Hoonah Fire of 1944 (Film)

This 22-minute film is a Huna Heritage Foundation production, in association with the Institute of Museum and Library Services. It was created by Melissa Fisher for Huna Heritage in 2019 from archival footage, interviews and photographs.

1944 was during World War II and there was an internment camp in Excursion Inlet. Some fuel drums from the camp were found by Hoonah residents and salvaged the drums of fuel, storing them under their homes. The fuel was too high octane for fuel tanks but could be used for lamps. The summer of 1944 was a hot one. June 14, 1944 was a very hot day with a strong breeze blowing from the North.
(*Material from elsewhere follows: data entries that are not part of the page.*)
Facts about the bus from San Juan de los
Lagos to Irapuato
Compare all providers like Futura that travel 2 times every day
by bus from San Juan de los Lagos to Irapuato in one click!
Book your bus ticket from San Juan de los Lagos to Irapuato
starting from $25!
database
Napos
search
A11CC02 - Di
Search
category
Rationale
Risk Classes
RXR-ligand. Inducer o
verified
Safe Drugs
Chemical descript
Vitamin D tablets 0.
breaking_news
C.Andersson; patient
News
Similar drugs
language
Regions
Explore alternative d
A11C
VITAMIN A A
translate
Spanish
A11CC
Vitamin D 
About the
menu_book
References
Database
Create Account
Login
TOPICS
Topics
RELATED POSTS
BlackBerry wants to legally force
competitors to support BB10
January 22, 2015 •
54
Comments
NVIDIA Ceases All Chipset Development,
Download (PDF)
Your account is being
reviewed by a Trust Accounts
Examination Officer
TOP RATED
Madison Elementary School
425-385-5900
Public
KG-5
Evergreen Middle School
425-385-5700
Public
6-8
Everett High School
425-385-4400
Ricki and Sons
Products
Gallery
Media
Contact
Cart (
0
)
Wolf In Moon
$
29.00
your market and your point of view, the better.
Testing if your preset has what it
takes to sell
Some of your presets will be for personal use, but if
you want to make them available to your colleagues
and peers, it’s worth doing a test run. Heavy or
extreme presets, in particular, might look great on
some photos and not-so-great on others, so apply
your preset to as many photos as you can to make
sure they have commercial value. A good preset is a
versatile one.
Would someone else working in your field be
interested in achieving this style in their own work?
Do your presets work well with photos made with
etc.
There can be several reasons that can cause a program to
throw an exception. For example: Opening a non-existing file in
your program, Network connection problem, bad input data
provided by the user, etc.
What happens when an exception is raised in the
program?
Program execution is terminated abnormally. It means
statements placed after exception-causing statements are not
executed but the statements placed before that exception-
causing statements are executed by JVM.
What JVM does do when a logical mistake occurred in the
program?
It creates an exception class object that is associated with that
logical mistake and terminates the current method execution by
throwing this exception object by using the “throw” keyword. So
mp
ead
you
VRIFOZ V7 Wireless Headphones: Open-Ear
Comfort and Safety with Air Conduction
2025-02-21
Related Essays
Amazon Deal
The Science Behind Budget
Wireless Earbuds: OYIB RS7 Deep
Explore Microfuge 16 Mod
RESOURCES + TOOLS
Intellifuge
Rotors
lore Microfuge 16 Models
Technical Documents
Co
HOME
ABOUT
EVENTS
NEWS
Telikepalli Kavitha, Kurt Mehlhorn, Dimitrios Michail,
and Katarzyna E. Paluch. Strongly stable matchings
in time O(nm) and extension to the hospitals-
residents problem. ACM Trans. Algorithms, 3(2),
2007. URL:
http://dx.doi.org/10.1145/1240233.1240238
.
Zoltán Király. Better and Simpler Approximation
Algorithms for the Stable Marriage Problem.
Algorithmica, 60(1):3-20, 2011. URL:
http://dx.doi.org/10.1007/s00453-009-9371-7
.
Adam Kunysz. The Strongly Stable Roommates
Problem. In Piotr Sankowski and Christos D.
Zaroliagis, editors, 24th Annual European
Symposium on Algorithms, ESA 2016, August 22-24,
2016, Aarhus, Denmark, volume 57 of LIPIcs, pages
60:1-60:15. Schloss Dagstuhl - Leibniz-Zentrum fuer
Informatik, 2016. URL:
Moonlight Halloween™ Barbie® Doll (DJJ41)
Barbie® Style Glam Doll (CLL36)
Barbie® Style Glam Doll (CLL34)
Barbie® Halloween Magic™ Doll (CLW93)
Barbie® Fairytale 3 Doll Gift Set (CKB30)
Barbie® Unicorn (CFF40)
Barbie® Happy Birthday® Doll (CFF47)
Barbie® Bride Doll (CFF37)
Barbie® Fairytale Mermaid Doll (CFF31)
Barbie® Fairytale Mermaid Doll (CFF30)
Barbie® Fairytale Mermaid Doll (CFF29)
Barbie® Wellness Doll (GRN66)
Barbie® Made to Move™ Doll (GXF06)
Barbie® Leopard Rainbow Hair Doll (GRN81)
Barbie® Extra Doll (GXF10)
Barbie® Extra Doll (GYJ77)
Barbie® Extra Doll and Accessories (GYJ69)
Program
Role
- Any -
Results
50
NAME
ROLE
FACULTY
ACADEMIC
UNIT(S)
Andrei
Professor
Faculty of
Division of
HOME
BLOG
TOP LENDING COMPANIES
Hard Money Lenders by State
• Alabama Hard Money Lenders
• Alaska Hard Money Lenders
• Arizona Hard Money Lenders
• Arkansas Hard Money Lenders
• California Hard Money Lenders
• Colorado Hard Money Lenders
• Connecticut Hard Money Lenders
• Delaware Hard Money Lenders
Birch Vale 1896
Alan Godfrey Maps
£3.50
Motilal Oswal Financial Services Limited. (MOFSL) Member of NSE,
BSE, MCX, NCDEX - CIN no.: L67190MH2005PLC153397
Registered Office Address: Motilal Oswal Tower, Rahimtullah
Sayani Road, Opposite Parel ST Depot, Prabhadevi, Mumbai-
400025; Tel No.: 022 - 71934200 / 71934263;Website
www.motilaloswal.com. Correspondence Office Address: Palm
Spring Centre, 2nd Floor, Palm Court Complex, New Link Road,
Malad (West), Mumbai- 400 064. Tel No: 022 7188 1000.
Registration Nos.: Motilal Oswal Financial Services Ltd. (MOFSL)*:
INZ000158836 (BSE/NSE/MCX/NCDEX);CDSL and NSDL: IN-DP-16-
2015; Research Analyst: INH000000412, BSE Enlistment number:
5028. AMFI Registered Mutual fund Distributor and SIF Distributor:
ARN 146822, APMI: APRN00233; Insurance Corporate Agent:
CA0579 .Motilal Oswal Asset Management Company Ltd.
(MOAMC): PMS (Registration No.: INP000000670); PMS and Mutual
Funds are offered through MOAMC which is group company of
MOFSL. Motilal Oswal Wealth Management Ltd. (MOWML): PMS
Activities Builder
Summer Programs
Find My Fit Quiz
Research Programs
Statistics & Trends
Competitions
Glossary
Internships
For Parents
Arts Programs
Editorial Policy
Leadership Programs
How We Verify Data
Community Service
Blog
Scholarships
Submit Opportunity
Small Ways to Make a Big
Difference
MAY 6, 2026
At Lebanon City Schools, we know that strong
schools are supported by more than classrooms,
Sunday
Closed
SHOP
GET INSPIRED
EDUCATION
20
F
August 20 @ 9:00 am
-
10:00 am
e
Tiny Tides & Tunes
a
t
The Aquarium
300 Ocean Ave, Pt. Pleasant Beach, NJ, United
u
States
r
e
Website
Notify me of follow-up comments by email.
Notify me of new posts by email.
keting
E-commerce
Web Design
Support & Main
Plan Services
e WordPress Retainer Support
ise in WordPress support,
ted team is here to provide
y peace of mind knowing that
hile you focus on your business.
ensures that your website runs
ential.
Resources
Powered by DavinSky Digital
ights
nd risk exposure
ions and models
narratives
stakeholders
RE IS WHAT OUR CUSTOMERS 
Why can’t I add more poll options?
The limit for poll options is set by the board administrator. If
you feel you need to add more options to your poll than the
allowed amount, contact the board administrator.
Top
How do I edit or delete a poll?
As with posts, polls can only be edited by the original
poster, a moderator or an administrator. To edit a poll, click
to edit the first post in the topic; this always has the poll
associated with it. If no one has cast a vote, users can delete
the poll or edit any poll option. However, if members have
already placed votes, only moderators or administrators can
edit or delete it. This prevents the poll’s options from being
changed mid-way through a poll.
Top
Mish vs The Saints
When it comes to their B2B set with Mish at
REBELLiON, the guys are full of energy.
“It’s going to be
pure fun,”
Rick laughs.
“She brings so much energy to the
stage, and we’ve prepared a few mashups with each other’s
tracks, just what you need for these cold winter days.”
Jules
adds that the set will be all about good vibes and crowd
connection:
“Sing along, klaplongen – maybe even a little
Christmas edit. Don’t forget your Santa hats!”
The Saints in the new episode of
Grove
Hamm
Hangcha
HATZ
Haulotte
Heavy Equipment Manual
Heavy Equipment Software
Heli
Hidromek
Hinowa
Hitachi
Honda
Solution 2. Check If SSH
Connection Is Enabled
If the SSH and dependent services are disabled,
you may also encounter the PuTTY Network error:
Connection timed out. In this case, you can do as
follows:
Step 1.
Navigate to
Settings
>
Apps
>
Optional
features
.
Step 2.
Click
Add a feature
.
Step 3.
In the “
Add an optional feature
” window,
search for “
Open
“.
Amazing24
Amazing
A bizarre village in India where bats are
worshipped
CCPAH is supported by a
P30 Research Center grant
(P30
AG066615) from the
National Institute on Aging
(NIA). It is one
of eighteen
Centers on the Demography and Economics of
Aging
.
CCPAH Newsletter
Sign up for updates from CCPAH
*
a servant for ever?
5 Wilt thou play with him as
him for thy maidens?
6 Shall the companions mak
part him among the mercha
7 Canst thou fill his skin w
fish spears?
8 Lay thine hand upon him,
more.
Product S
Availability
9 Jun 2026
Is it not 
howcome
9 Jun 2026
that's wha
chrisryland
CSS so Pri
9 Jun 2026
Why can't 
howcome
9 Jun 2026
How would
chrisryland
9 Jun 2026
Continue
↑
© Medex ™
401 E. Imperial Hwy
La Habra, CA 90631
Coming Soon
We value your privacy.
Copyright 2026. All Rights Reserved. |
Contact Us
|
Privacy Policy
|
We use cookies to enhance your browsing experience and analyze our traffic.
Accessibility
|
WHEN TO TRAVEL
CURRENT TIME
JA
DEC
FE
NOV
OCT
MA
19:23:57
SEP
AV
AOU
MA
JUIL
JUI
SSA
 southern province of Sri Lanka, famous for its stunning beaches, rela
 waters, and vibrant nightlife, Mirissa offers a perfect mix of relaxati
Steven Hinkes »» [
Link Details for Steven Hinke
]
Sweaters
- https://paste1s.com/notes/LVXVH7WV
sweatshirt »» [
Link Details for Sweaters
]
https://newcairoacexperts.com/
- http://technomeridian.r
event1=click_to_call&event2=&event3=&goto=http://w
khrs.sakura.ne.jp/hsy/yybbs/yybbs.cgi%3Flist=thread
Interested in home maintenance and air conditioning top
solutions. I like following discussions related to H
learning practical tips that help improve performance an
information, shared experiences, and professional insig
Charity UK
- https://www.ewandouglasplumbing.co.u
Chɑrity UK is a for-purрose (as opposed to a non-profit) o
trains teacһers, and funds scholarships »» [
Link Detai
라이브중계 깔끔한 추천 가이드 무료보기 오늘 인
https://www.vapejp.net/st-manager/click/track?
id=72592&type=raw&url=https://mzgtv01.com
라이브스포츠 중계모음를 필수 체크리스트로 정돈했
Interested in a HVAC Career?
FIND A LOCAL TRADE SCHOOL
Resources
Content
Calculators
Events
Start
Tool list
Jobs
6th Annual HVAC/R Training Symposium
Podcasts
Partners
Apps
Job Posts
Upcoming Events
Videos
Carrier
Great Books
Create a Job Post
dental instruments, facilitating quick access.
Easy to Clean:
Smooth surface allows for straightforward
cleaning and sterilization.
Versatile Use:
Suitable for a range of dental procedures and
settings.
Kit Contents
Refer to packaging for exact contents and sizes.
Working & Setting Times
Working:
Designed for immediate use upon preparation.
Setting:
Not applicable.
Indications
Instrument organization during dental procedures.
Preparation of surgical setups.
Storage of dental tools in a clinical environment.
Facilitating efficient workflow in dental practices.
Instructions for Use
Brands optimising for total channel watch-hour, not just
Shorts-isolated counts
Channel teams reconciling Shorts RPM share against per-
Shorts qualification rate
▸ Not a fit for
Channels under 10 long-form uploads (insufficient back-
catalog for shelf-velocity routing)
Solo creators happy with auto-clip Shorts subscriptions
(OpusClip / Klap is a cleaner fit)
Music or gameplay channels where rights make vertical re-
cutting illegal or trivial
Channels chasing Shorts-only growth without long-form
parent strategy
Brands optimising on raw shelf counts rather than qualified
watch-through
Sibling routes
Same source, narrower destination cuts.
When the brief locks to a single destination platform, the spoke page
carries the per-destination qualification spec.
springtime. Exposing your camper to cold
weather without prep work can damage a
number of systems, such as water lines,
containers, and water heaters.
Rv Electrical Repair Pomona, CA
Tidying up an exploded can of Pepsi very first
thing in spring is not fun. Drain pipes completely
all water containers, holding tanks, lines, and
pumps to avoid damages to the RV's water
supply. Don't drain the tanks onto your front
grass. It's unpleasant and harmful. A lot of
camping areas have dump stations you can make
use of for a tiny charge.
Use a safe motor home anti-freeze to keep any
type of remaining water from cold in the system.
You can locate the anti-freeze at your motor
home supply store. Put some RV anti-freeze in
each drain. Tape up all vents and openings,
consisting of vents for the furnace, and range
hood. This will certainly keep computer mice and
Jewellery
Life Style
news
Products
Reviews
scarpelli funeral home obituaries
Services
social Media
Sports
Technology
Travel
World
Most of the men were out fishing and some men were serving in the military. Houses on the waterfront were built high enough off the ground that some people smoked fish under their house. Canvas tarps were used to cover the pilings of the homes. One of the tarps caught fire from the fire used to smoke the fish. The fire quickly became out of control and when the drums of fuel caught fire and exploded the fire became unstoppable. The houses were so close together that some estimates say that it only took twenty minutes for about eighty percent of the town to burn down. People tried their best to put the fire out but there was no fire truck or fire department at the time. A bucket brigade was not enough to combat the fire. Community members had to grab what they could in just minutes. There was only one casualty, a man by the name of John C. Smith. He lost his life because he would not leave the precious cultural items he was caretaker of and the people respected his wishes.